I declared the same semester. Biology, pre-med, pointed toward ophthalmology the way a compass points north. I wanted to know how sight fails and how it is saved, and four years would not be enough, which was fine, because four years was only the beginning.

Brent had declared at the end of freshman year — electrical engineering, digital systems, the discipline that ran underneath everything the machine-learning world was building. By sophomore year his professors knew his name. By junior year two of them were quietly competing to put him in their research groups, and the firm that had taken him as a high-school intern had made it clear, in writing, that a permanent seat was his whenever he wanted it.

The same programs took us back every summer — the genetics lab for Parisa, the eye institute for me, the machine-learning company for Brent. Three summers, three cities, every June and July, the calls and the counting of days and the reunions in August that never once got less sweet. We simply got better at the distance, the way you get better at anything you practice and hate.


The apartment held us. That is the simplest way to say it. The lease renewed every spring with my father’s signature and our three checks, and the rooms accumulated the sediment of a shared life: Parisa’s books colonizing every flat surface until Brent built her a second bookcase one Saturday from lumber and a borrowed drill and no plan, just measurements and patience. The plant on the windowsill, which against all odds survived four years and two repottings. The cooking rotation, which evolved from instruction to genuine three-handed choreography, until we could produce a dinner in that small kitchen without collision, a dance that had taken two years to learn and looked, to a visitor, like one organism with six hands and excellent timing.
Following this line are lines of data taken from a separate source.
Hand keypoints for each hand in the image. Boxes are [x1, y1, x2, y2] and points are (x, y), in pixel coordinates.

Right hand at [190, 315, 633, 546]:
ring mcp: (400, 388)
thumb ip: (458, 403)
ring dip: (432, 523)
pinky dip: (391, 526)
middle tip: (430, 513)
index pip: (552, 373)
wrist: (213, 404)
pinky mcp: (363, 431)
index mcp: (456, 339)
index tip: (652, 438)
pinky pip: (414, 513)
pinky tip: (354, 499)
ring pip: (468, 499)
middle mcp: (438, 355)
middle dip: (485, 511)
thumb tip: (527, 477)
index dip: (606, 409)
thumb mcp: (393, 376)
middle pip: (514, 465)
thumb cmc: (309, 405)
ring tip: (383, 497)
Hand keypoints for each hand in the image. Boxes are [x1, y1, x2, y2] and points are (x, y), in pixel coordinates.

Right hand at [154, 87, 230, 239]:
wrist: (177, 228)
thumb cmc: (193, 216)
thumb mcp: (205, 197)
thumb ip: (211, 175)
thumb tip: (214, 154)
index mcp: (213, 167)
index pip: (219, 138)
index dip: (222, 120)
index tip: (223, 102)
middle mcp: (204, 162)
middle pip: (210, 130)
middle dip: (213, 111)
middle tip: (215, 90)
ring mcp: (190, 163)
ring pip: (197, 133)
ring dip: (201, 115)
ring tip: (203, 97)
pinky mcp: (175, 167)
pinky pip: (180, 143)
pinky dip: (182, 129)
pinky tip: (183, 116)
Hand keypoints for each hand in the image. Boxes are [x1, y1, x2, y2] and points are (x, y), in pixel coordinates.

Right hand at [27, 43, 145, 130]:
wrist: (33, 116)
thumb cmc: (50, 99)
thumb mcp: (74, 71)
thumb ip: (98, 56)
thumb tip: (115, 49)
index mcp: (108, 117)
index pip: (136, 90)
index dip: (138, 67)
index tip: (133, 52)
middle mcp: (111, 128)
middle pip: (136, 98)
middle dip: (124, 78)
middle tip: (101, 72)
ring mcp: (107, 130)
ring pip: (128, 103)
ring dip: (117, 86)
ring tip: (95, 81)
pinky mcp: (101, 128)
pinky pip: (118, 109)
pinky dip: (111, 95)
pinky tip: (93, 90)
And the other choreography — the one I have already confessed to and will not revisit in detail — evolved too, deepened, found its rhythms and its rotation and its Sunday rest. I mention it only to say that it was woven into the ordinary fabric and not separate from it: the same three people who argued about the thermostat and split the grocery list in three handwritings were the three people behind the doors that closed at ten. It was all one life. That is the part the scandalized classmates never understood. They imagined something exotic. It was the most domestic thing in the world. It simply had three people in it.


Parisa’s seizures stayed quiet. Two years, then three. The Keppra dose was reviewed once, sophomore year, and adjusted a hair — a single neurologist visit she reported to us in two sentences before changing the subject. The emergency protocols stayed taped inside the kitchen cabinet where Brent had put them freshman week, yellowing, never once needed.

The medical drama of the college years, when it finally came, belonged — with magnificent irony — to Brent.

Junior year, eleven p.m., an urgent care, his face swelling like a struck thumb: a shellfish allergy nobody had ever known he had, discovered via a single ill-fated bite of someone’s shrimp pad thai. Parisa drove him — licensed, calm, the trained one now — and delivered, from the driver’s seat, the eulogy for his dignity.

“You catalogued my seizure protocols in freshman week,” she said, signaling a lane change with great care. “You drew a margin column in a government logbook. You read medical journals recreationally. And you did not know you were allergic to shrimp.”

“It had never come up.”

“You are pre-everything. You are an engineer who keeps a folder on my brain.”

“The shrimp and I had no prior history. We had never been formally introduced.”